"What is there to forgive?" Her voice sounded listless, broken. "It was my fault. I oughtn't to have spoken as I did. I called up the past. I had no right to call up the past. The past's dead. There's only the future----"
"Our future." He was on his knees to her now; and dumbly she put out her hands to him; dumbly she fondled his temples. Once more she wanted to cry; but no tears came. Her tongue felt parched, as though by some bitter fruit. "It wasn't your fault, Alie. You're tired. And perhaps I'm not being just. Perhaps I do want my revenge. But it's only for your sake"--his hands sought her shoulders--"only for your sake that I hate him. I think, I know, that if he'd made you happy, if he'd been kind to you, I could bear the thought of him. But he made you miserable. He hurt you. He's hurting you now. When I think of that, I go mad; mad with hatred."
She leaned forward; and words came to her. "You mustn't hate him. We mustn't either of us hate him. We're as much to blame as he is. At least, I am. I'm a rotten woman. Rotten."
"You're not. You 're the best woman in the world." Still on his knees to her by the sofa, he pressed her to him--gently, with that gentleness which had first won her heart. And desperately her heart wanted to tell him everything. But tears, tears of sheer weakness, choked her once more.

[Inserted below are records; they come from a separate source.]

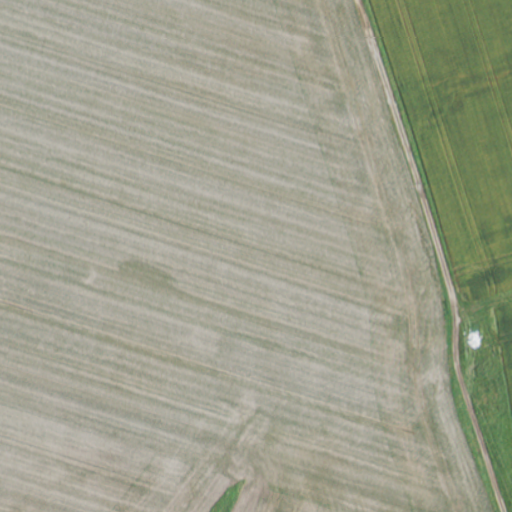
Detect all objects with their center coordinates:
road: (441, 194)
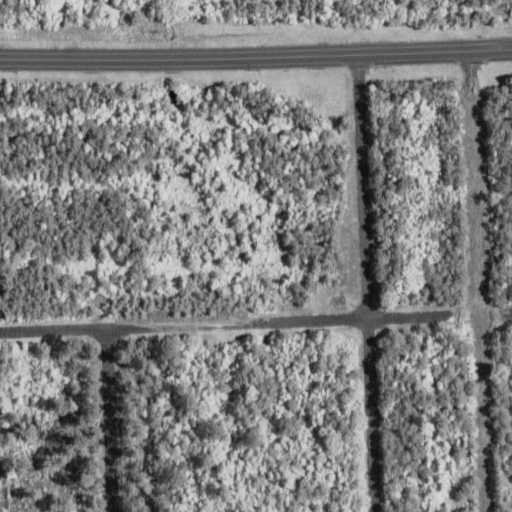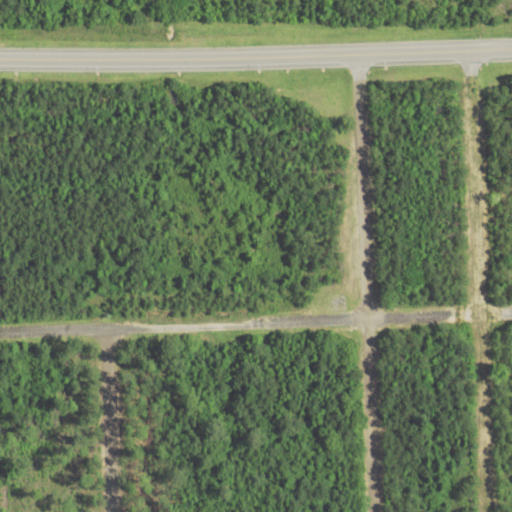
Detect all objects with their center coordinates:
road: (256, 55)
road: (478, 281)
road: (367, 283)
road: (309, 322)
road: (108, 367)
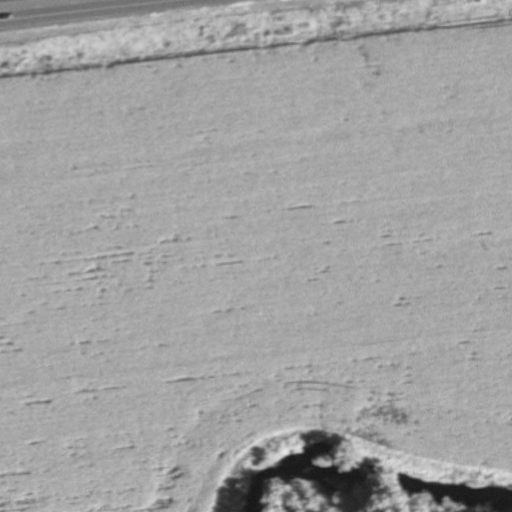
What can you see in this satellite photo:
road: (65, 7)
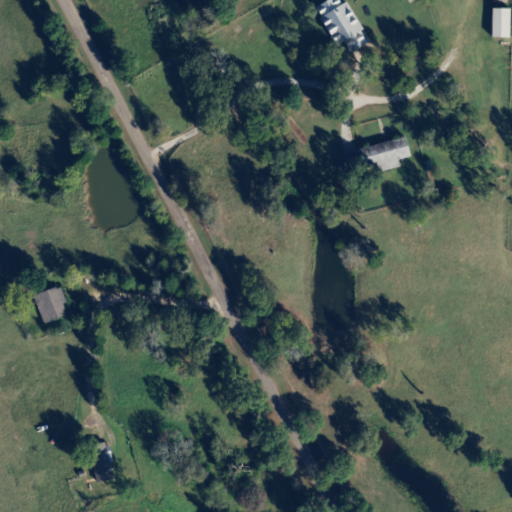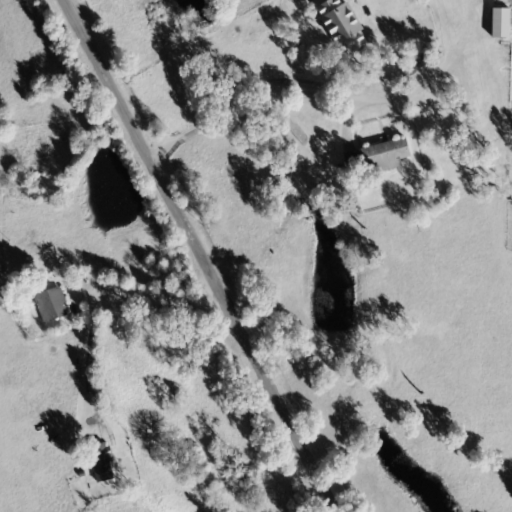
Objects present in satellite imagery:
building: (502, 24)
building: (343, 25)
road: (120, 66)
road: (326, 74)
building: (385, 157)
building: (52, 306)
road: (242, 316)
building: (103, 463)
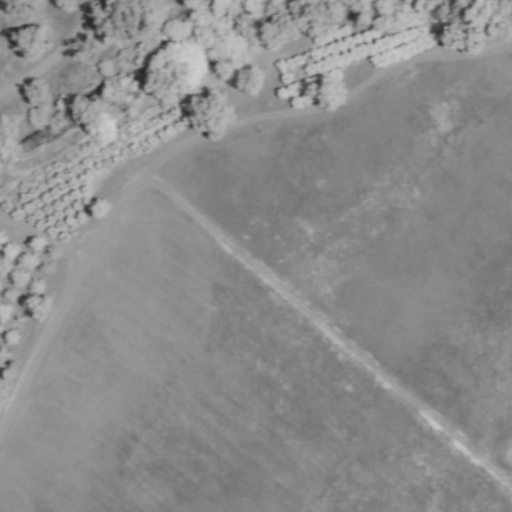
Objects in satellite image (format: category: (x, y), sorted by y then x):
road: (131, 200)
crop: (303, 322)
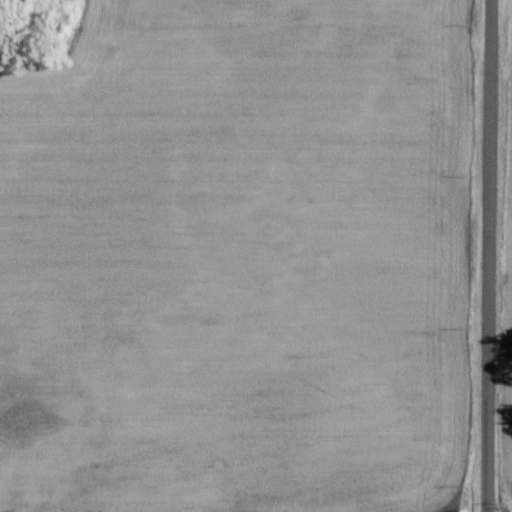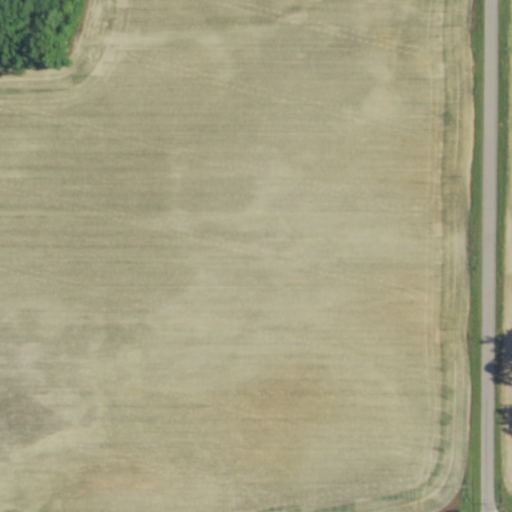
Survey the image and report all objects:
road: (491, 256)
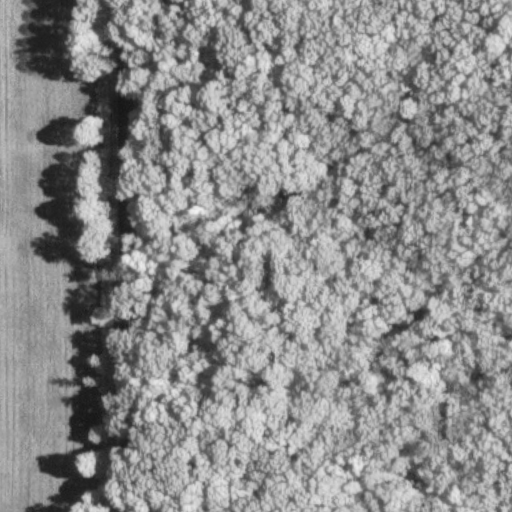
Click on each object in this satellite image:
road: (126, 256)
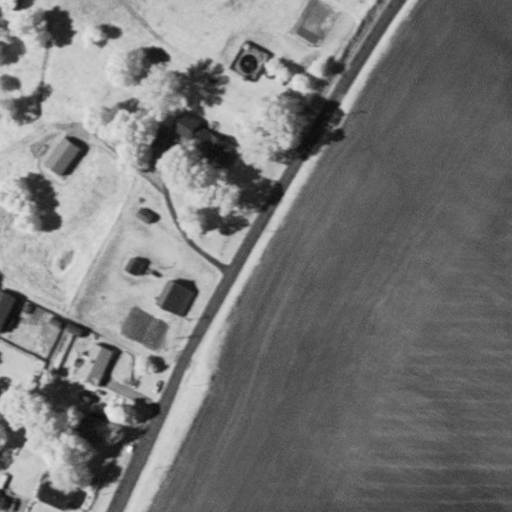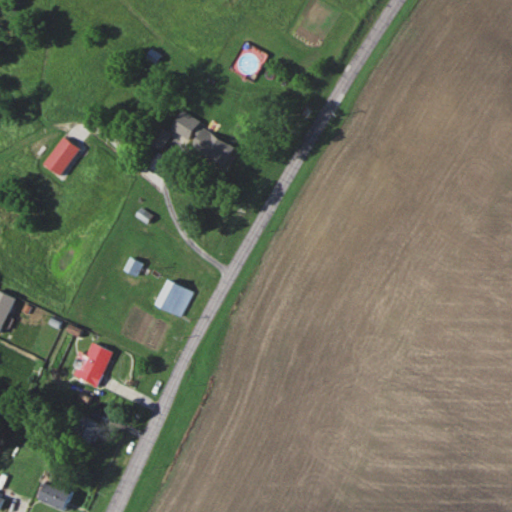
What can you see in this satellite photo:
building: (186, 124)
building: (214, 146)
building: (64, 155)
road: (178, 227)
road: (248, 250)
building: (133, 265)
building: (174, 297)
crop: (378, 303)
building: (5, 307)
building: (92, 363)
building: (90, 428)
building: (56, 496)
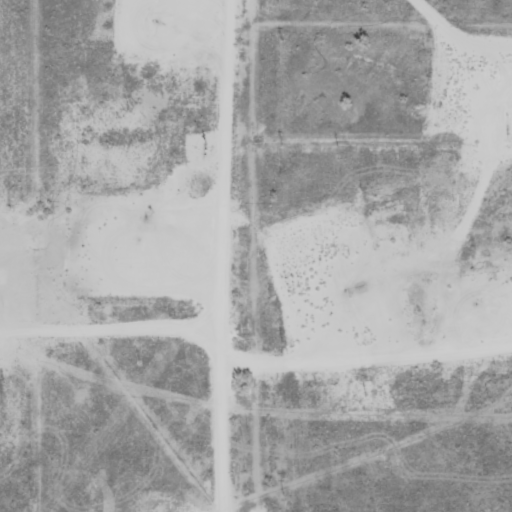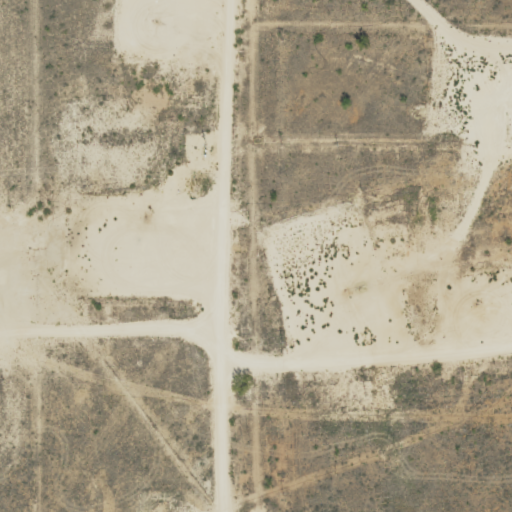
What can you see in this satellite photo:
road: (249, 255)
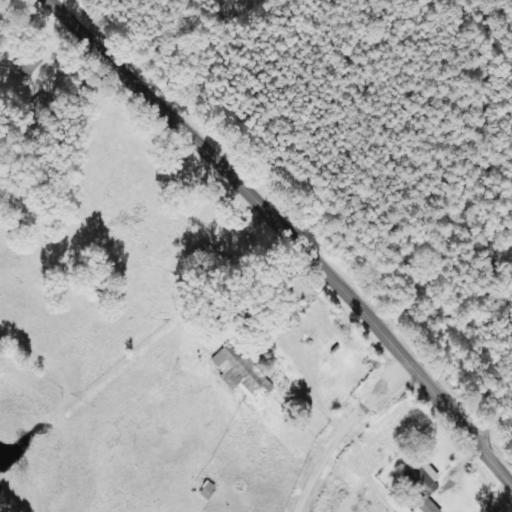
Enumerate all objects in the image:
road: (500, 212)
road: (291, 231)
building: (245, 370)
building: (427, 486)
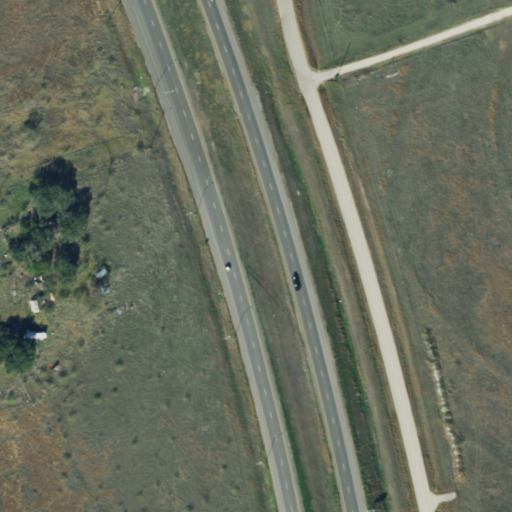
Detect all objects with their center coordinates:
road: (409, 47)
road: (226, 252)
road: (289, 252)
road: (357, 255)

"Don't cry, darling. Please don't cry." Conscience-wrung, Ronnie could find no other words. The sense of his responsibility, of that awful responsibility for another's happiness, which only illegal lovers know, coiled--tighter than her arms; tighter than any hempen rope--round his neck. Her tears on his cheeks were as warm rain conjuring up the seedlings of remembrance. He recollected all the miracle of their early love for one another, all their resistances and their yieldings, all the weeks and all the months through which they had faced the herd's hostility in mutual loyalty, setting love above the law, trusting in one another--he in her as she in him--for faith. Always they had kept faith with one another. Yet always she, the woman, had borne the heavier burden. And in his ignorance he thought: "That's why I must insist--insist on this thing going through."
Then a voice, as it were his mother's, whispered to the mind of Ronald Cavendish: "Comfort her, Ronnie, comfort her. Before you ask this last sacrifice, tell her that the past has not been in vain"; and then, leaning on her lover, her eyes tear-blinded, her hands slack, her limbs relaxed in misery, Aliette heard him whisper:
"Darling woman. Darling girl. You're not to think that I don't understand. I do understand--everything." Like waves, the deeps of his fondness poured from him, poured over her, healing her wounds; and for a moment she thought that he had guessed the truth.
But his next words dispelled illusion. "I know all that you've given up for my sake; all that I've made you give. The blame, if blame there be, is mine. You've sacrificed yourself for me."
"It's no sacrifice." Hardly, she stirred in his arms. "I've never regretted----"
"Nor I, dear. Nor I. I've never regretted for one single instant. I never shall regret. Ever since that first day I saw you, you've been all the world to me. All the world. That's why I want you to be strong, not to be afraid of scandal, to let me do as my mother wished."